[Collected data]
---

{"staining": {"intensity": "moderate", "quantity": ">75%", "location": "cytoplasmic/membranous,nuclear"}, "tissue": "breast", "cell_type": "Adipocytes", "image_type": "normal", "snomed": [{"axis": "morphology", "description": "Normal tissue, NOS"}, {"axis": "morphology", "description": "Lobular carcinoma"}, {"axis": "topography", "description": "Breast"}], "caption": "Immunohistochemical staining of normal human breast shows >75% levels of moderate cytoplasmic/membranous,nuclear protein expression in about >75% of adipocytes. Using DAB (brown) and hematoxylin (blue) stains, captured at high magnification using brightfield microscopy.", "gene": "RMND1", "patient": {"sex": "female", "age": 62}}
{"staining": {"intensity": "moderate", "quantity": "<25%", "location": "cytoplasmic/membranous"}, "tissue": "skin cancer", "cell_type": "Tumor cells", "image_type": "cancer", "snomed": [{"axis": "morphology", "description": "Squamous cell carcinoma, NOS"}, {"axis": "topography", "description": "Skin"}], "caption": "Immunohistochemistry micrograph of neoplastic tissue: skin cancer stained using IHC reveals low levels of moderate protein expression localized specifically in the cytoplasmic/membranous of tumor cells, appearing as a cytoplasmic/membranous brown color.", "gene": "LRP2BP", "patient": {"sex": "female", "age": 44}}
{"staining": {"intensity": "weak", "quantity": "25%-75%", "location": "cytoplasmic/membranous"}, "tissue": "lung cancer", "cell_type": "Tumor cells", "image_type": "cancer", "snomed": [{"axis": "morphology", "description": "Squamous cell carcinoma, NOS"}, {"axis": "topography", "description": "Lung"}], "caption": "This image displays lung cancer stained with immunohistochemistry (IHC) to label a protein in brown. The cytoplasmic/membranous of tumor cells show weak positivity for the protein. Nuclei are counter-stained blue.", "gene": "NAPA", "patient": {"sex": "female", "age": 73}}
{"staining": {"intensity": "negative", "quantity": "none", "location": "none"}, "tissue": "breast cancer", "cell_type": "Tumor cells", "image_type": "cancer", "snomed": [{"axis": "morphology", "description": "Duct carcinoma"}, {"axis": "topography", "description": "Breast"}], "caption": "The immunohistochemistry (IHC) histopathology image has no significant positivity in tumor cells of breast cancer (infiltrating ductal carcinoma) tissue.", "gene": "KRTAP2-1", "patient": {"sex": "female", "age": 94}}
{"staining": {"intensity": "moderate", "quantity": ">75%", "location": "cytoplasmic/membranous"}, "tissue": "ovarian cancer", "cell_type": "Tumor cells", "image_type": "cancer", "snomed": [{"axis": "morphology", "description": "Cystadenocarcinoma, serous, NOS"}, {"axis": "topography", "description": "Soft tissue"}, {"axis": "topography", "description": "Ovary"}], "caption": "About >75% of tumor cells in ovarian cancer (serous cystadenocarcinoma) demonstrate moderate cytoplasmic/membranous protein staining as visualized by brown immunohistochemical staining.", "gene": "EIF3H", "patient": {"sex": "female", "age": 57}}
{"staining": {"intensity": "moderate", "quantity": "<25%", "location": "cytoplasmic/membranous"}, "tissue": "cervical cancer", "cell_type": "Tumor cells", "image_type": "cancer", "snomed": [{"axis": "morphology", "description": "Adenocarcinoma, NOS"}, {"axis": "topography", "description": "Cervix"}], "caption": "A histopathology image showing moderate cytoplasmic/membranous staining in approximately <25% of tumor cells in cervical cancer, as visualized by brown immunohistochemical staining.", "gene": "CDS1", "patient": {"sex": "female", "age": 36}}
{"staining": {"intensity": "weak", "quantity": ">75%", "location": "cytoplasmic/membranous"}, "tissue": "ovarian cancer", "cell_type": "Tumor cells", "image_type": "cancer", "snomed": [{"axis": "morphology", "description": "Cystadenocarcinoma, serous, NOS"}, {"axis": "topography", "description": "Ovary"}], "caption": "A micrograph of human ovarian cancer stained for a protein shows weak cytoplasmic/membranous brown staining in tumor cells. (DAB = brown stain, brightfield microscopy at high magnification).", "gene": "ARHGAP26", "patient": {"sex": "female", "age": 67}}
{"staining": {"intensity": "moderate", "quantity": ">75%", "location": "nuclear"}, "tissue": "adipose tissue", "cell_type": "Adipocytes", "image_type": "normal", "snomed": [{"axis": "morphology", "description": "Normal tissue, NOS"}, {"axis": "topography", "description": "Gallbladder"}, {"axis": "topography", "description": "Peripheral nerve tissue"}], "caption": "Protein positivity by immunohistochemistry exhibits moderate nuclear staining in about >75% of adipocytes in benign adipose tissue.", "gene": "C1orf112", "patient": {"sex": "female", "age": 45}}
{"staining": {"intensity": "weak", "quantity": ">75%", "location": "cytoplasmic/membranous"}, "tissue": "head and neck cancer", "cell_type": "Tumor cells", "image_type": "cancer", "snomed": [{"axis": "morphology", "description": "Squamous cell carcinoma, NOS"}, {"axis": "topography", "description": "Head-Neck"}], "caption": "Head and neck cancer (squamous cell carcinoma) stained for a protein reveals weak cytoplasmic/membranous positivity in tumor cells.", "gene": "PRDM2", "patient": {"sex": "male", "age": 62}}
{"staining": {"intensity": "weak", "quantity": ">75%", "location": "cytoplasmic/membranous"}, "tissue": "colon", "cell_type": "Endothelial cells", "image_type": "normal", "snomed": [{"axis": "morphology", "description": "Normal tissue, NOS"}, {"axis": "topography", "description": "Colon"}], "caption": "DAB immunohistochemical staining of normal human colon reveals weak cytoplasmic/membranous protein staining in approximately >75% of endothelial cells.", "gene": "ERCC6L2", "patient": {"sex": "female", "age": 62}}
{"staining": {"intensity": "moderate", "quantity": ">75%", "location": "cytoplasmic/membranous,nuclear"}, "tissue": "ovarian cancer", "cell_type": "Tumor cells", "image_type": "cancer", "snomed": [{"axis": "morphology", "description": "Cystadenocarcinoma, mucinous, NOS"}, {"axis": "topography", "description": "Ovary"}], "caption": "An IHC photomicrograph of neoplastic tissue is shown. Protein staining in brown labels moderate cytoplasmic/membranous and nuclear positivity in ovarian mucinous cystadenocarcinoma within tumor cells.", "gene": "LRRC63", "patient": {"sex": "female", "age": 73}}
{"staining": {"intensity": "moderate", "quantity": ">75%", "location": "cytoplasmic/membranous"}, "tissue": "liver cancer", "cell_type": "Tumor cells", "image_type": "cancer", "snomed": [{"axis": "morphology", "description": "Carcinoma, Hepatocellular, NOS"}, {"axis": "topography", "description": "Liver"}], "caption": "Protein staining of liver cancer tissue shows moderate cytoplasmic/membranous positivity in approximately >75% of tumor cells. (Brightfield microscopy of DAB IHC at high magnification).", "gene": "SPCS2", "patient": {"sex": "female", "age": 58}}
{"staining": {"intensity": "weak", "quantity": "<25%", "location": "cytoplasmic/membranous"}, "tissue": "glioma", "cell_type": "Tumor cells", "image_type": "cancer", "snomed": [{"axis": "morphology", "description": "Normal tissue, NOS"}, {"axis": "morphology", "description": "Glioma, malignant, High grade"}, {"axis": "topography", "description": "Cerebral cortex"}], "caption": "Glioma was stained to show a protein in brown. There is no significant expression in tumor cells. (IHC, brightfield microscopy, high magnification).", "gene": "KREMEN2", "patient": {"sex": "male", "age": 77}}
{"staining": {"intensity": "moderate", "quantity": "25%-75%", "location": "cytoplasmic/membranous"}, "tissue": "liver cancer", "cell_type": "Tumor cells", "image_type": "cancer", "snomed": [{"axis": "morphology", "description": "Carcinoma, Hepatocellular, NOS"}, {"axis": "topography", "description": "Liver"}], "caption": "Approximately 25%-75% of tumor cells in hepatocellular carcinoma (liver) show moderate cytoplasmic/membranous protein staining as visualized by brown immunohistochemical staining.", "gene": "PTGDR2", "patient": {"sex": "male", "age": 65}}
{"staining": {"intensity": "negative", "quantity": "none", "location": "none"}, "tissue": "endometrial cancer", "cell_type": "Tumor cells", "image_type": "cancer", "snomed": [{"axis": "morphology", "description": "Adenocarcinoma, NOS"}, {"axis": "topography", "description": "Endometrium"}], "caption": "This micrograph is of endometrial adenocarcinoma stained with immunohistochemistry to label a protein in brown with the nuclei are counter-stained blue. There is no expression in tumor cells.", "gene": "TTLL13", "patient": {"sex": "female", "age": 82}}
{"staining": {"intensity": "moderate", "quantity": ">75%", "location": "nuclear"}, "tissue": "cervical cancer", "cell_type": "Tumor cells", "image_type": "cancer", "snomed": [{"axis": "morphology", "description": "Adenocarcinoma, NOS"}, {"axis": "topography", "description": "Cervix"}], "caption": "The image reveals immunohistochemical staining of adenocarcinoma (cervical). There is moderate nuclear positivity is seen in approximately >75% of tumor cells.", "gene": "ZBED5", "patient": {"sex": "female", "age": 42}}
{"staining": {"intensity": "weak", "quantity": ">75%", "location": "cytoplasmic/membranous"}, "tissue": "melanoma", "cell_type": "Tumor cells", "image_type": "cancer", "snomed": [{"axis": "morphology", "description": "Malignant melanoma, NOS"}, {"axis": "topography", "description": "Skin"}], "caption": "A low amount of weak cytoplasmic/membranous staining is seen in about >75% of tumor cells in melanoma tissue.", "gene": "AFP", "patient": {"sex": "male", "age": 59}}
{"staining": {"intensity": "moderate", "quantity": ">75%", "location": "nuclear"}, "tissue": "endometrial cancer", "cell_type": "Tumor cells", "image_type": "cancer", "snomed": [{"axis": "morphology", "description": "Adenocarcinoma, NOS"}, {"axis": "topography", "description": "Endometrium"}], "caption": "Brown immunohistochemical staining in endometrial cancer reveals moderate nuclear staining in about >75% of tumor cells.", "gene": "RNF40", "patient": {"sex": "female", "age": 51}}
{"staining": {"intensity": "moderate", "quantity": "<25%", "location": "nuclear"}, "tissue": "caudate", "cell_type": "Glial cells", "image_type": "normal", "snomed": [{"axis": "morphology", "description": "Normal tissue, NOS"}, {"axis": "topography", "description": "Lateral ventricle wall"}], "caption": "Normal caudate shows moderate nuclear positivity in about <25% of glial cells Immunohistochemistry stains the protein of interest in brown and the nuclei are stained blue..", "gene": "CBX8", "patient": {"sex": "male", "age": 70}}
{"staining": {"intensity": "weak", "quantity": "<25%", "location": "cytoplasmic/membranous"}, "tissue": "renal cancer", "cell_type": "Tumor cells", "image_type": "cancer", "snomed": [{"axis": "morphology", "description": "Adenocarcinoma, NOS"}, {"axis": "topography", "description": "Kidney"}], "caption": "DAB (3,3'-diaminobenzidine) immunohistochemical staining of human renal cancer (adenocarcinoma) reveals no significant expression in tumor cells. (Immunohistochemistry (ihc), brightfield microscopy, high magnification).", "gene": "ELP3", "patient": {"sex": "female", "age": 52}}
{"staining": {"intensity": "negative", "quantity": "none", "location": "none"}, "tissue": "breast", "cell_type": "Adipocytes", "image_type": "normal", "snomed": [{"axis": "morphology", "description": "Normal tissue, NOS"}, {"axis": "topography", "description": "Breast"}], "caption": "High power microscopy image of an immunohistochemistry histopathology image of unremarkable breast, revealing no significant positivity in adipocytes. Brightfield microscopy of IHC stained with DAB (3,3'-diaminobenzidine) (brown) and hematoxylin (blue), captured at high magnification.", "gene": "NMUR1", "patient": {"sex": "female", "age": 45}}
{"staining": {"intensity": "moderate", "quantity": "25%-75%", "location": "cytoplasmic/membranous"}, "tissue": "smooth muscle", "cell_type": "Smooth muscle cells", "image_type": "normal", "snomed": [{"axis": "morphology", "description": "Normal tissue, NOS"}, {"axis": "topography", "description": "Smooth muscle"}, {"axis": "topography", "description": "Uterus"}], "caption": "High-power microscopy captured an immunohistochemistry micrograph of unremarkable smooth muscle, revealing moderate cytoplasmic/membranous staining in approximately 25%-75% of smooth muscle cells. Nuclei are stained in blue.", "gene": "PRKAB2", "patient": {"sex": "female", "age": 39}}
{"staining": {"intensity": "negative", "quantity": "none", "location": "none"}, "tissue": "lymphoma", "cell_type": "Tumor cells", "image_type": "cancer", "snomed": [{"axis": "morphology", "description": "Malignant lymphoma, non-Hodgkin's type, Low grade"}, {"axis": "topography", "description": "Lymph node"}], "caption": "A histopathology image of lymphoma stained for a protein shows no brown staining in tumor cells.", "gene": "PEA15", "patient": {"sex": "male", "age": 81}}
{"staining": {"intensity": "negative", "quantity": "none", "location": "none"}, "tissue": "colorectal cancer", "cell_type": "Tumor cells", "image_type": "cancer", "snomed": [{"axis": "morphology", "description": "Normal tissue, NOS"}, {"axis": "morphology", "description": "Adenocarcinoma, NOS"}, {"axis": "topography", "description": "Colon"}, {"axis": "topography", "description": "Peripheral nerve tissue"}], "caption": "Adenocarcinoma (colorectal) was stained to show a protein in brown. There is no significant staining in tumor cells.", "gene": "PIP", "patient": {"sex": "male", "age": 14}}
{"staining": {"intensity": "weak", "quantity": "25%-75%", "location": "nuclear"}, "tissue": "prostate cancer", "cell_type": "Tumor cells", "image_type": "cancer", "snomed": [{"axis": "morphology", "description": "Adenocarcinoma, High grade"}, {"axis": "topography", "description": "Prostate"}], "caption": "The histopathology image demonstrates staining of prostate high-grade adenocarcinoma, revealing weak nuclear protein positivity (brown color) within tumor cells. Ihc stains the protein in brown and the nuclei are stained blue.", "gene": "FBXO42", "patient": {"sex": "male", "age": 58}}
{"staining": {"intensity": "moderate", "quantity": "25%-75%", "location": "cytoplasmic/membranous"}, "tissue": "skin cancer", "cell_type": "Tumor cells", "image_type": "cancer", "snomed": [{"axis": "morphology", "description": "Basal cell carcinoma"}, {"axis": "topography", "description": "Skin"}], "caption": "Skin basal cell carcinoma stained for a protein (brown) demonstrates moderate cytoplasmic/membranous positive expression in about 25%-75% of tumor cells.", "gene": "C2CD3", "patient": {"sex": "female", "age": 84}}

---

AIM OF THE EXERCISE:
Look back at the data above. Transcribe exactly the lines starting at the line that contains "cells in ovarian" and ending at the line that contains "histopathology image showing".

OUTPUT OF THE EXERCISE:
{"staining": {"intensity": "moderate", "quantity": ">75%", "location": "cytoplasmic/membranous"}, "tissue": "ovarian cancer", "cell_type": "Tumor cells", "image_type": "cancer", "snomed": [{"axis": "morphology", "description": "Cystadenocarcinoma, serous, NOS"}, {"axis": "topography", "description": "Soft tissue"}, {"axis": "topography", "description": "Ovary"}], "caption": "About >75% of tumor cells in ovarian cancer (serous cystadenocarcinoma) demonstrate moderate cytoplasmic/membranous protein staining as visualized by brown immunohistochemical staining.", "gene": "EIF3H", "patient": {"sex": "female", "age": 57}}
{"staining": {"intensity": "moderate", "quantity": "<25%", "location": "cytoplasmic/membranous"}, "tissue": "cervical cancer", "cell_type": "Tumor cells", "image_type": "cancer", "snomed": [{"axis": "morphology", "description": "Adenocarcinoma, NOS"}, {"axis": "topography", "description": "Cervix"}], "caption": "A histopathology image showing moderate cytoplasmic/membranous staining in approximately <25% of tumor cells in cervical cancer, as visualized by brown immunohistochemical staining.", "gene": "CDS1", "patient": {"sex": "female", "age": 36}}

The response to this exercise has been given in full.